#### [LISTED RECORDS]
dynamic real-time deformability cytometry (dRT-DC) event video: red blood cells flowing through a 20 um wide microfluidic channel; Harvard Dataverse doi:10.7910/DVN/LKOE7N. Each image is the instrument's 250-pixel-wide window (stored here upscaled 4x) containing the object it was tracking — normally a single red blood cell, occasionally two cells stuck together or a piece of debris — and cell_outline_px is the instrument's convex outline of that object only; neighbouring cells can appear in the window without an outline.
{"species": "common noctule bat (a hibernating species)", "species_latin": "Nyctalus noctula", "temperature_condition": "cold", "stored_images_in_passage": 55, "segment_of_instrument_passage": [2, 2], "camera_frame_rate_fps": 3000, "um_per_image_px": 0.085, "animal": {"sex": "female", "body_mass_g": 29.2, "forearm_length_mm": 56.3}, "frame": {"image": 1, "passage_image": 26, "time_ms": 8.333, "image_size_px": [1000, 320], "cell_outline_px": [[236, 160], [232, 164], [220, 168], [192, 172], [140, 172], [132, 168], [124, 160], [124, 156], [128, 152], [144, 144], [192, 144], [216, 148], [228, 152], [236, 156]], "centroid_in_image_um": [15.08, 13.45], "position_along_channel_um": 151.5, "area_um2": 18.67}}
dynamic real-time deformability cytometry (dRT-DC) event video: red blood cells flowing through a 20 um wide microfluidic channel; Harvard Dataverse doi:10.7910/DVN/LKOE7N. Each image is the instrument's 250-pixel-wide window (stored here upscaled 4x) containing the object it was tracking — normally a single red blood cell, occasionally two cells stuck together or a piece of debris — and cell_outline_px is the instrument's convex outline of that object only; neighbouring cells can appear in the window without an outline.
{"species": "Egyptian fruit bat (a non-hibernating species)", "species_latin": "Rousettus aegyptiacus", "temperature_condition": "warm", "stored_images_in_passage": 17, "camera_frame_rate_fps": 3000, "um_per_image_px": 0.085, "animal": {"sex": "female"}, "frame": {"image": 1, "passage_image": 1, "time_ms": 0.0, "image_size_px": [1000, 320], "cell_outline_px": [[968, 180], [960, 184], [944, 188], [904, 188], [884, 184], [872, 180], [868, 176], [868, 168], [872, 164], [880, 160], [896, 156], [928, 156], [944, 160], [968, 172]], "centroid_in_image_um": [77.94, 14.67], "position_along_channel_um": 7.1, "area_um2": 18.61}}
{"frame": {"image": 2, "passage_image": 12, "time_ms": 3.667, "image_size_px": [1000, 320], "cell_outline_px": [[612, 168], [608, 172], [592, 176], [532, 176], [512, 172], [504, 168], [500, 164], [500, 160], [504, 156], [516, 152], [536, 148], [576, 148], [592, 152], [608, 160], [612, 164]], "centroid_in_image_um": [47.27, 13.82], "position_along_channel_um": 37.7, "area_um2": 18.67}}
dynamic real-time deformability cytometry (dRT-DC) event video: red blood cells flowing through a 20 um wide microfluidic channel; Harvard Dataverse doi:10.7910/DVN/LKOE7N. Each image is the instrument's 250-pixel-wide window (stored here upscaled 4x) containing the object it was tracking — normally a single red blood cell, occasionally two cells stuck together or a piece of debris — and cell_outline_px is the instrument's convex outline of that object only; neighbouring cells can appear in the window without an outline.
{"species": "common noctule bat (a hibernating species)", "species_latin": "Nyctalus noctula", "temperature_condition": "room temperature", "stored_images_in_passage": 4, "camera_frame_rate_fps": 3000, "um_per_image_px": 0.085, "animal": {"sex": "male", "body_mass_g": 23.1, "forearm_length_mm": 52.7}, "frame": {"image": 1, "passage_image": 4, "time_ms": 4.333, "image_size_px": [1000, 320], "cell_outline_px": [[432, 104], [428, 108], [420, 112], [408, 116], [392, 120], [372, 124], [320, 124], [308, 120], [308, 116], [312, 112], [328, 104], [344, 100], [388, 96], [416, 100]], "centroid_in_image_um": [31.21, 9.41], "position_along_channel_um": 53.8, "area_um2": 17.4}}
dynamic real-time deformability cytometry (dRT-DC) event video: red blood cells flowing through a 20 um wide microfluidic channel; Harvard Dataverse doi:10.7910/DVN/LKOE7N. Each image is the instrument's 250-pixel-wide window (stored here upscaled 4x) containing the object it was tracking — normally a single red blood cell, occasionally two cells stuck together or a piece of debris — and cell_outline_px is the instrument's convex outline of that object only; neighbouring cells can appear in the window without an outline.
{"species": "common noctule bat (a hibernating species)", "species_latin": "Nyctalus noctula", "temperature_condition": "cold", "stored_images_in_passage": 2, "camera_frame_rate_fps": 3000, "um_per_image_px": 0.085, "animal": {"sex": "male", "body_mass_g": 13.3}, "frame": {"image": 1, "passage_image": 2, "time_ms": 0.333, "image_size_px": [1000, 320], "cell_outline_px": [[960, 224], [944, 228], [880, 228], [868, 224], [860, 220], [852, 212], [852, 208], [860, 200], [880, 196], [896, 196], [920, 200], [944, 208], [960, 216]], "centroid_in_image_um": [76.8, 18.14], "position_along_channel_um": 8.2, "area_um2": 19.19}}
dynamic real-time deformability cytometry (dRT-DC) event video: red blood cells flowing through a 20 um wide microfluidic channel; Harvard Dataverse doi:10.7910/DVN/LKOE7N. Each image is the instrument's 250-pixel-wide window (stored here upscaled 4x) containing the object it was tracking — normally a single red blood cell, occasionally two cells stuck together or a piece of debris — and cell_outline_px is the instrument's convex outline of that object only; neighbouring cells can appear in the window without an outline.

#### [WHAT IS ASKED]
Return the lines above exactly, keeping every word.

#### [EXPECTED OUTPUT]
dynamic real-time deformability cytometry (dRT-DC) event video: red blood cells flowing through a 20 um wide microfluidic channel; Harvard Dataverse doi:10.7910/DVN/LKOE7N. Each image is the instrument's 250-pixel-wide window (stored here upscaled 4x) containing the object it was tracking — normally a single red blood cell, occasionally two cells stuck together or a piece of debris — and cell_outline_px is the instrument's convex outline of that object only; neighbouring cells can appear in the window without an outline.
{"species": "common noctule bat (a hibernating species)", "species_latin": "Nyctalus noctula", "temperature_condition": "cold", "stored_images_in_passage": 55, "segment_of_instrument_passage": [2, 2], "camera_frame_rate_fps": 3000, "um_per_image_px": 0.085, "animal": {"sex": "female", "body_mass_g": 29.2, "forearm_length_mm": 56.3}, "frame": {"image": 1, "passage_image": 26, "time_ms": 8.333, "image_size_px": [1000, 320], "cell_outline_px": [[236, 160], [232, 164], [220, 168], [192, 172], [140, 172], [132, 168], [124, 160], [124, 156], [128, 152], [144, 144], [192, 144], [216, 148], [228, 152], [236, 156]], "centroid_in_image_um": [15.08, 13.45], "position_along_channel_um": 151.5, "area_um2": 18.67}}
dynamic real-time deformability cytometry (dRT-DC) event video: red blood cells flowing through a 20 um wide microfluidic channel; Harvard Dataverse doi:10.7910/DVN/LKOE7N. Each image is the instrument's 250-pixel-wide window (stored here upscaled 4x) containing the object it was tracking — normally a single red blood cell, occasionally two cells stuck together or a piece of debris — and cell_outline_px is the instrument's convex outline of that object only; neighbouring cells can appear in the window without an outline.
{"species": "Egyptian fruit bat (a non-hibernating species)", "species_latin": "Rousettus aegyptiacus", "temperature_condition": "warm", "stored_images_in_passage": 17, "camera_frame_rate_fps": 3000, "um_per_image_px": 0.085, "animal": {"sex": "female"}, "frame": {"image": 1, "passage_image": 1, "time_ms": 0.0, "image_size_px": [1000, 320], "cell_outline_px": [[968, 180], [960, 184], [944, 188], [904, 188], [884, 184], [872, 180], [868, 176], [868, 168], [872, 164], [880, 160], [896, 156], [928, 156], [944, 160], [968, 172]], "centroid_in_image_um": [77.94, 14.67], "position_along_channel_um": 7.1, "area_um2": 18.61}}
{"frame": {"image": 2, "passage_image": 12, "time_ms": 3.667, "image_size_px": [1000, 320], "cell_outline_px": [[612, 168], [608, 172], [592, 176], [532, 176], [512, 172], [504, 168], [500, 164], [500, 160], [504, 156], [516, 152], [536, 148], [576, 148], [592, 152], [608, 160], [612, 164]], "centroid_in_image_um": [47.27, 13.82], "position_along_channel_um": 37.7, "area_um2": 18.67}}
dynamic real-time deformability cytometry (dRT-DC) event video: red blood cells flowing through a 20 um wide microfluidic channel; Harvard Dataverse doi:10.7910/DVN/LKOE7N. Each image is the instrument's 250-pixel-wide window (stored here upscaled 4x) containing the object it was tracking — normally a single red blood cell, occasionally two cells stuck together or a piece of debris — and cell_outline_px is the instrument's convex outline of that object only; neighbouring cells can appear in the window without an outline.
{"species": "common noctule bat (a hibernating species)", "species_latin": "Nyctalus noctula", "temperature_condition": "room temperature", "stored_images_in_passage": 4, "camera_frame_rate_fps": 3000, "um_per_image_px": 0.085, "animal": {"sex": "male", "body_mass_g": 23.1, "forearm_length_mm": 52.7}, "frame": {"image": 1, "passage_image": 4, "time_ms": 4.333, "image_size_px": [1000, 320], "cell_outline_px": [[432, 104], [428, 108], [420, 112], [408, 116], [392, 120], [372, 124], [320, 124], [308, 120], [308, 116], [312, 112], [328, 104], [344, 100], [388, 96], [416, 100]], "centroid_in_image_um": [31.21, 9.41], "position_along_channel_um": 53.8, "area_um2": 17.4}}
dynamic real-time deformability cytometry (dRT-DC) event video: red blood cells flowing through a 20 um wide microfluidic channel; Harvard Dataverse doi:10.7910/DVN/LKOE7N. Each image is the instrument's 250-pixel-wide window (stored here upscaled 4x) containing the object it was tracking — normally a single red blood cell, occasionally two cells stuck together or a piece of debris — and cell_outline_px is the instrument's convex outline of that object only; neighbouring cells can appear in the window without an outline.
{"species": "common noctule bat (a hibernating species)", "species_latin": "Nyctalus noctula", "temperature_condition": "cold", "stored_images_in_passage": 2, "camera_frame_rate_fps": 3000, "um_per_image_px": 0.085, "animal": {"sex": "male", "body_mass_g": 13.3}, "frame": {"image": 1, "passage_image": 2, "time_ms": 0.333, "image_size_px": [1000, 320], "cell_outline_px": [[960, 224], [944, 228], [880, 228], [868, 224], [860, 220], [852, 212], [852, 208], [860, 200], [880, 196], [896, 196], [920, 200], [944, 208], [960, 216]], "centroid_in_image_um": [76.8, 18.14], "position_along_channel_um": 8.2, "area_um2": 19.19}}
dynamic real-time deformability cytometry (dRT-DC) event video: red blood cells flowing through a 20 um wide microfluidic channel; Harvard Dataverse doi:10.7910/DVN/LKOE7N. Each image is the instrument's 250-pixel-wide window (stored here upscaled 4x) containing the object it was tracking — normally a single red blood cell, occasionally two cells stuck together or a piece of debris — and cell_outline_px is the instrument's convex outline of that object only; neighbouring cells can appear in the window without an outline.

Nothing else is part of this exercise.